Exploding World 'Godzilla' TB
Epidemic Could Reach US Soon
By Andrew Wong
Tuberculosis remains the most deadly infectious disease in China accounting for more than 250,000 deaths each year
Tuberculosis, the Godzilla of bacterial diseases, infects up to a third of the world's population and currently kills more people per year than any other single infectious agent.
Ninety-five percent of TB cases occur in developing countries, so it's easy for Americans to ignore this affliction. But we may no longer be able to afford to do so, health experts warned at a press conference sponsored by the World Health Organization in connection with its annual World TB Day on Wednesday.
The reason? Deadly drug-resistant TB strains are springing up around the world.
"In today's global society, increasing drug resistance [to tuberculosis] anywhere becomes a threat everywhere," Dr. Ken Castro, director of the Centers for Disease Control's TB Elimination Division, said at the briefing. "Tuberculosis has the power to adapt, to grow stronger, and to travel as easily as we do from one nation to another."
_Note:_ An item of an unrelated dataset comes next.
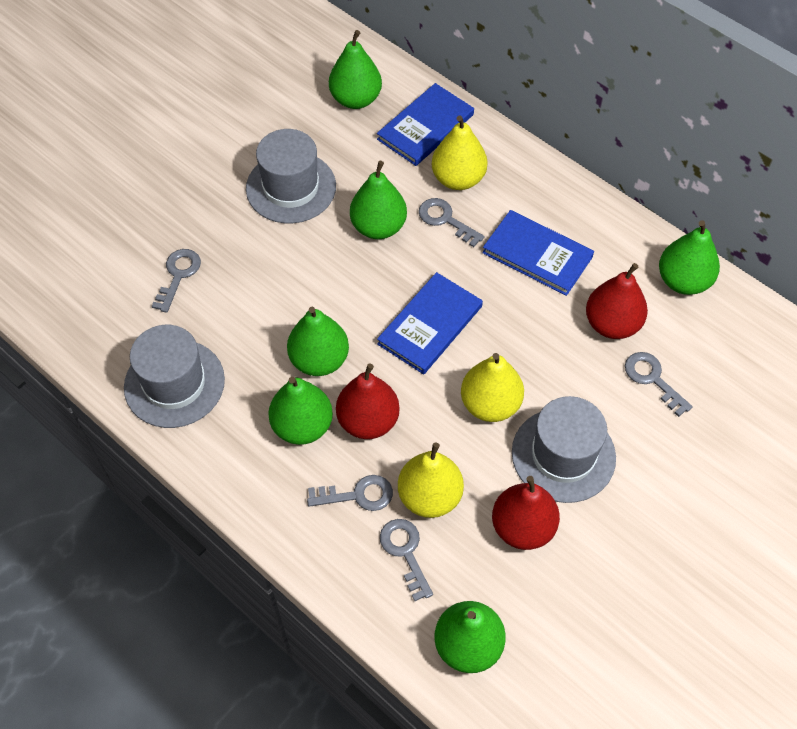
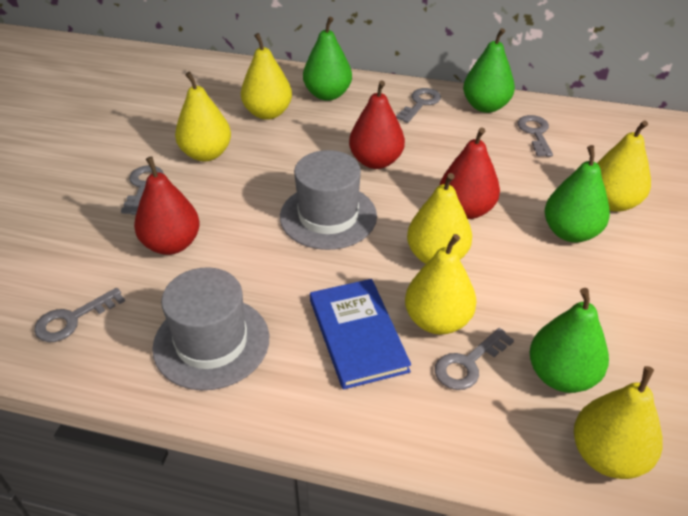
blue book: [377,83,474,166] [377,272,483,374] [482,210,594,296] = 3 -> [310,279,411,390] = 1
green pear: [268,377,333,445] [287,307,349,376] [329,30,382,109] [350,161,407,239] [434,601,506,673] [659,220,720,295] = 6 -> [303,17,352,101] [463,28,515,113] [530,288,609,393] [545,145,610,243] = 4
grey hat: [124,325,225,428] [246,129,336,223] [512,396,616,503] = 3 -> [152,267,269,390] [280,150,377,250] = 2
yellow pear: [398,442,464,518] [432,115,487,190] [461,353,524,422] = 3 -> [175,72,231,161] [241,33,292,120] [405,234,476,334] [407,173,472,264] [574,366,662,479] [597,120,651,212] = 6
Just last October, a Ukrainian emigre traveling on a Paris-New York flight may have infected a number of passengers with a strain of multi-drug resistant TB.
Luckily, the man visited a Pennsylvania health clinic two days later, and state health investigators immediately called the airline and contacted the passengers who had sat near him.
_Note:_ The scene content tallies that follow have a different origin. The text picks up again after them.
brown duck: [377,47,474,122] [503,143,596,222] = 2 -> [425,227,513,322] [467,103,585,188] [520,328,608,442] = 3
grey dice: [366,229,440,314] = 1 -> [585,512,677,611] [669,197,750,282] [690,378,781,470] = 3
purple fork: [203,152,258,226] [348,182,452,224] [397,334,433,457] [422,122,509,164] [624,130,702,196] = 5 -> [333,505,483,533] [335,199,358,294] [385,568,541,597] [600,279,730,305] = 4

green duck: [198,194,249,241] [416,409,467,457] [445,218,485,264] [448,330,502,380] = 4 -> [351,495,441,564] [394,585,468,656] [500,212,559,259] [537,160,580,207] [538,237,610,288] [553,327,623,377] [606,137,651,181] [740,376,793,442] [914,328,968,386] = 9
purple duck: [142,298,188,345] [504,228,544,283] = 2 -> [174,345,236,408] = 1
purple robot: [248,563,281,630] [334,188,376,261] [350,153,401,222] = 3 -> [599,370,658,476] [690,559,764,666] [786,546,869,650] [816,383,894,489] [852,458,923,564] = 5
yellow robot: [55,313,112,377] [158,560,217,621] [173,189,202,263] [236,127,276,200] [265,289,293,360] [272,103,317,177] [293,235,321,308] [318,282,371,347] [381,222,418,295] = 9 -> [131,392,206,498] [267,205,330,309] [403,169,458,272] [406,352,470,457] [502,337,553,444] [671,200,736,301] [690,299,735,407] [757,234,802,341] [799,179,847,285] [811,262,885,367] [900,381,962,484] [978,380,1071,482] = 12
Thirteen of the passengers tested positive for TB, and were treated immediately with preventative medication (although it's not clear that the man actually infected the passengers: some may have already had the bug).
This case is the latest in a small but growing number of incidents where travelers have spread active TB on airplanes.
From 1992 to 1994, the CDC reported seven such cases, including two that involved multi-drug-resistant tuberculosis. These seven people, including six passengers and one flight attendant, potentially exposed more than 2,600 passengers on a total of 191 flights to TB, according to a recent WHO report, Tuberculosis and Air Travel: Guidelines for Prevention and Control.
Most of the exposed passengers were tracked down by the airline, tested, and treated. In many cases, the people who tested positive may have already been infected with TB, and no person has actually developed active TB symptoms from an airline flight, the WHO report said.
However, as air travel increases, and the number of drug-resistant TB cases careens out of control in Russia and other nations, the likelihood that planes will become incubators for dangerous TB infections is increasing, the report warned.
"While screening for TB is usually mandatory for immigrants and refugees, the overwhelming majority of passengers flying on commercial aircraft" are not screened for TB, according to the Tuberculosis and Air Travel Report.
In 1994 alone, "there were almost 97 million passengers on international flights between the U.S. and the rest of the world, the report said. "Clearly, medical examination of millions of people traveling by air worldwide would not be possible."
Tuberculosis accounts for more than 250,000 deaths each year in China.
If new strains of TB are spread to the U.S., they could prove highly expensive to treat. Ordinary TB can be effectively treated with a six to eight month course of four very cheap medications. But the medications which work against drug-resistant TB can cost up to $10,000 per patient. In the late 1980s and early 1990s, the U.S. spent over $1 billion to treat a mini-epidemic which involved less than 2,000 cases of multi-drug resistant tuberculosis, Castro said.
Do refugees and immigrants pose a health danger?
The U.S. requires both refugees and immigrants to be medically screened for TB and a host of other infectious diseases within a year before leaving their home country, and also provides free medical screening and treatment to refugees within 90 days of their arrival in the U.S., according to Dr. David Smith of the U.S. Government Office of International and Refugee Health.
Under these requirements, a person can theoretically become infected with TB within a year before entering the U.S., then become infectious once he or she has entered the country.
One indication that current TB screening procedures may not be working: 42 percent of documented TB cases in the U.S. last year occurred in foreign-born residents, said Castro, up from about 22 percent in the mid-1980s.
The CDC is "concerned" about the possibility that current regulations are inadequate to stem the flow of infectious, multi-drug resistant TB into the U.S., said Dr. Robert Wainwright, director of the agency's Division of Quarantine. "We are now working with the INS to look at the possibility of decreasing [the] times" in which a person has to have a medical exam before entering the country.
But requiring medical exams closer to the time of emigration is not necessarily the solution, Wainwright said. "Somebody could be infected with TB and not about to transmit the disease at the time of the medical exam, and theoretically, within a few days or weeks, could convert to being infectious."
Another strategy for addressing the problem is to spend more U.S. government money to combat the global TB epidemic, health advocates at the WHO briefing recommended.
"What we choose to do globally will benefit us," Dr. Castro said. "If we sit back and allow drug-resistant tuberculosis to grow unchecked, we may one day be faced with the threat of incurable TB in our own midst."